Economy

KHRC gets court order lifting freeze on bank accounts

case

Human rights agency wins reprieve as judge also bars regulator from shutting it down. PHOTO | FILE

The Kenya Human Rights Commission (KHRC) has obtained a court order barring the government from freezing its bank accounts.

The agency is also fighting an attempt by the government to deregister it over alleged misappropriation of funds, money laundering and sponsorship of terrorists.

Justice George Odunga issued the order after KHRC argued that the Non-Governmental Organisations Co-ordination Board did not issue KHRC with a notice as required by law before freezing its bank accounts.

The judge has also stopped the regulator from shutting down the KHRC.

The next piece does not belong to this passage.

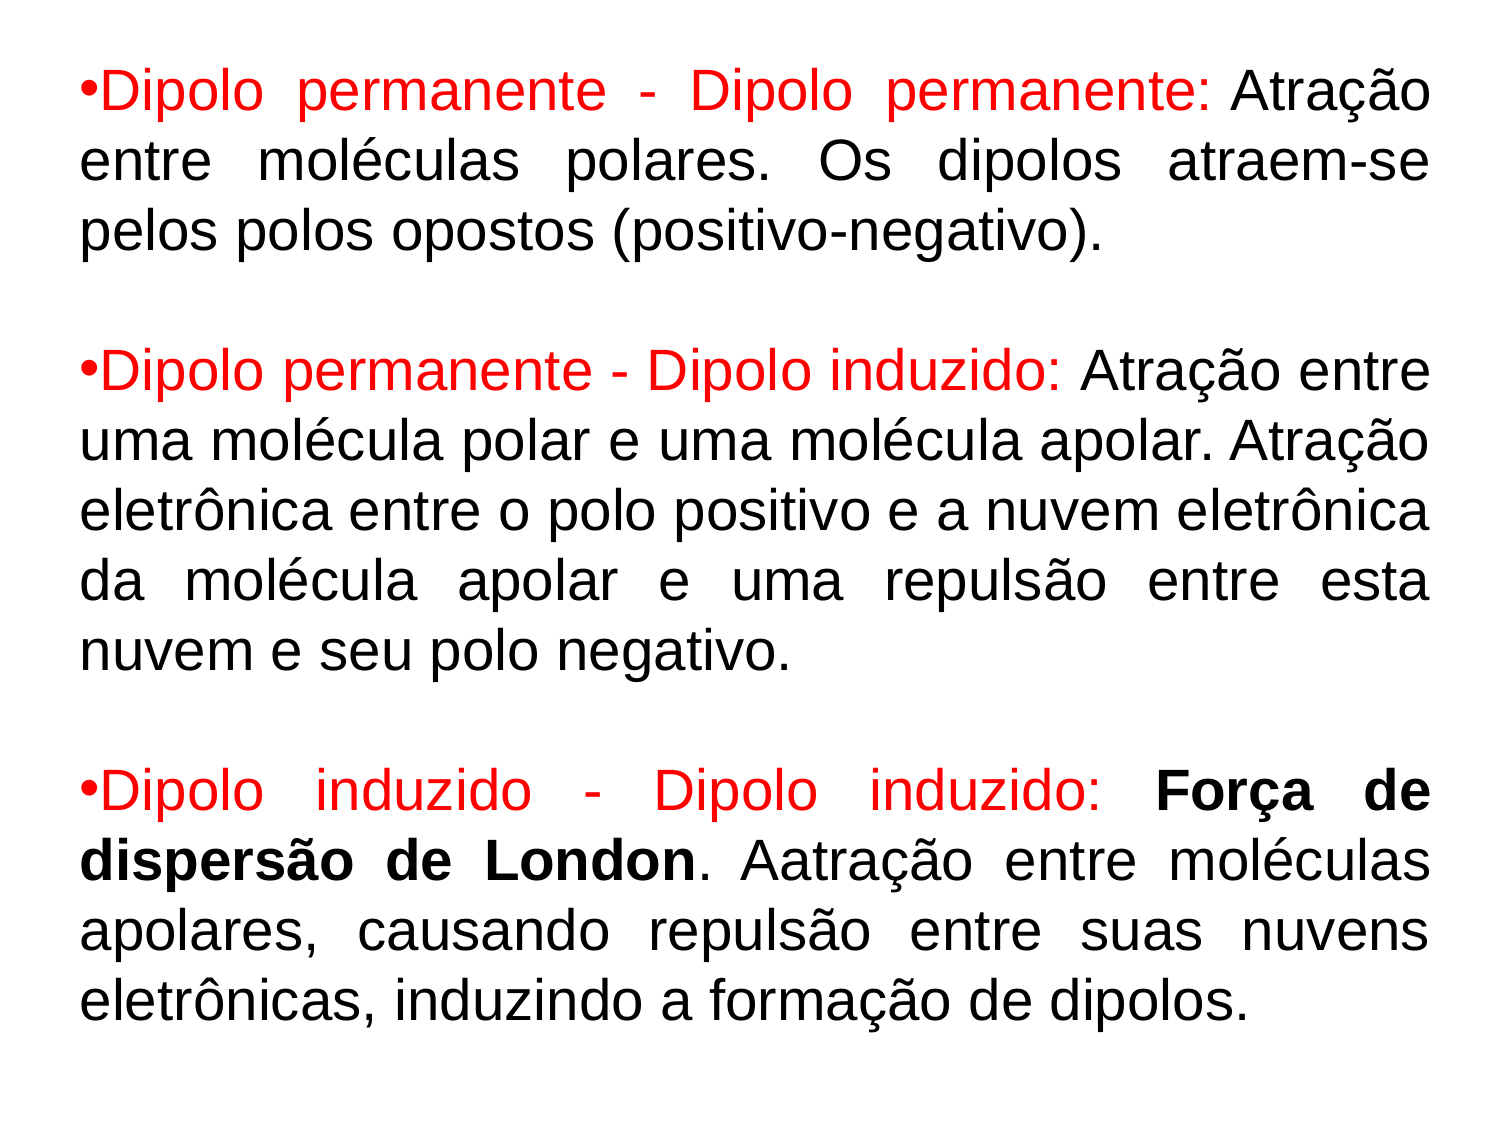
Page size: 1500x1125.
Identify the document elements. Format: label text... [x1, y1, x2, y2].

text_box Dipolo permanente - Dipolo permanente: Atração entre moléculas polares. Os dipolos atraem-se pelos polos opostos (positivo-negativo). Dipolo permanente - Dipolo induzido: Atração entre uma molécula polar e uma molécula apolar. Atração eletrônica entre o polo positivo e a nuvem eletrônica da molécula apolar e uma repulsão entre esta nuvem e seu polo negativo. Dipolo induzido - Dipolo induzido: Força de dispersão de London. Aatração entre moléculas apolares, causando repulsão entre suas nuvens eletrônicas, induzindo a formação de dipolos. [64, 0, 1447, 1085]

The human rights agency moved to court after the State NGOs regulator accused it of using four secret bank accounts to launder illicit funds and fund terrorist activities in the country.

The board is in the process of shutting down 957 organisations it claims to be running money laundering rings, funding terrorism and misappropriating donor funds. It claims the KHRC has been cooking books to hide over Sh1.2 billion held in four illegal bank accounts.

“A temporary order of injunction is hereby issued restraining the NGOs Co-ordination Board from deregistering the KHRC, ordering the freezing of its accounts by the Central Bank of Kenya and the Kenya Bankers Association and ordering its investigation by the Directorate of Criminal Investigations and the Finance Reporting Centre pending the inter-parties hearing,” Justice Odunga ordered.

The NGOs regulator is yet to respond to the suit. The matter was to come up for hearing Monday but was adjourned as Justice Odunga is away on leave.

The civil liberties lobby insists that it has never raised more than Sh200 million at any time in its history and that the figure stated by the NGOs regulator is absurd.

Its deputy Executive Director Davis Malombe says he only received a letter querying KHRC’s operations after its accounts were frozen.

“The KHRC had not been given any notice with specific complaints. The petitioner wrote to the NGOs Co-ordination Board seeking an explanation but it has not replied to date. The NGOs Co-ordination Board’s reckless activities pose a grave danger to the KHRC’s image,” Mr Malombe says.

Fazul Mahmed, the regulator’s chief executive, said last month that an audit revealed that over Sh23 billion could not be accounted for following an audit into funds received by NGOs.

Among organisations suspected of mega fraud alongside the KHRC are the African Population and Health Research Centre (Sh5.8 billion), African Development Solutions (Sh9.7 billion), the Kalonzo Musyoka Foundation (Sh64 million) and Deaf Aid (Sh164 million).